▸ **DATA PROVIDED**:
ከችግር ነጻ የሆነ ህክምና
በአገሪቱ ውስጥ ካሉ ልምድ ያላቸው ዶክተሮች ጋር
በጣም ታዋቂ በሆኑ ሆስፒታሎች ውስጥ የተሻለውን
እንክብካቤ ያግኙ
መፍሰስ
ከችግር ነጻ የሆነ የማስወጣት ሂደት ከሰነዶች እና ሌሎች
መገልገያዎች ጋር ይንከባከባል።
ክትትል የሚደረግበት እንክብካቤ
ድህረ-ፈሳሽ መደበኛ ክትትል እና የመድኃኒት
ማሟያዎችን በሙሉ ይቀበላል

--

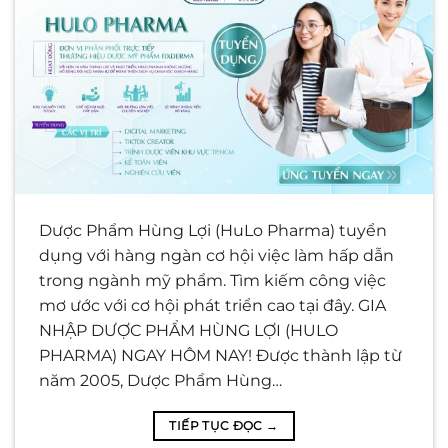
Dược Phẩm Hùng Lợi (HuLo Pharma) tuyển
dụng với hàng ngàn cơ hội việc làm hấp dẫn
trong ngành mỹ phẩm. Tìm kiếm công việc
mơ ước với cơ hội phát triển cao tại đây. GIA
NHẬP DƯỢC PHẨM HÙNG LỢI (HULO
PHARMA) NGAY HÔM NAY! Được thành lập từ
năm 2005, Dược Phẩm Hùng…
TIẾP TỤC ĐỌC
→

▸ **WHAT NEEDS TO BE DONE**: Send back an exact copy of only the lines from the line with "ከችግር ነጻ የሆነ ህክምና" up to and including the line with "ማሟያዎችን በሙሉ ይቀበላል" in the data above.

▸ **ANSWER BOX**:
ከችግር ነጻ የሆነ ህክምና
በአገሪቱ ውስጥ ካሉ ልምድ ያላቸው ዶክተሮች ጋር
በጣም ታዋቂ በሆኑ ሆስፒታሎች ውስጥ የተሻለውን
እንክብካቤ ያግኙ
መፍሰስ
ከችግር ነጻ የሆነ የማስወጣት ሂደት ከሰነዶች እና ሌሎች
መገልገያዎች ጋር ይንከባከባል።
ክትትል የሚደረግበት እንክብካቤ
ድህረ-ፈሳሽ መደበኛ ክትትል እና የመድኃኒት
ማሟያዎችን በሙሉ ይቀበላል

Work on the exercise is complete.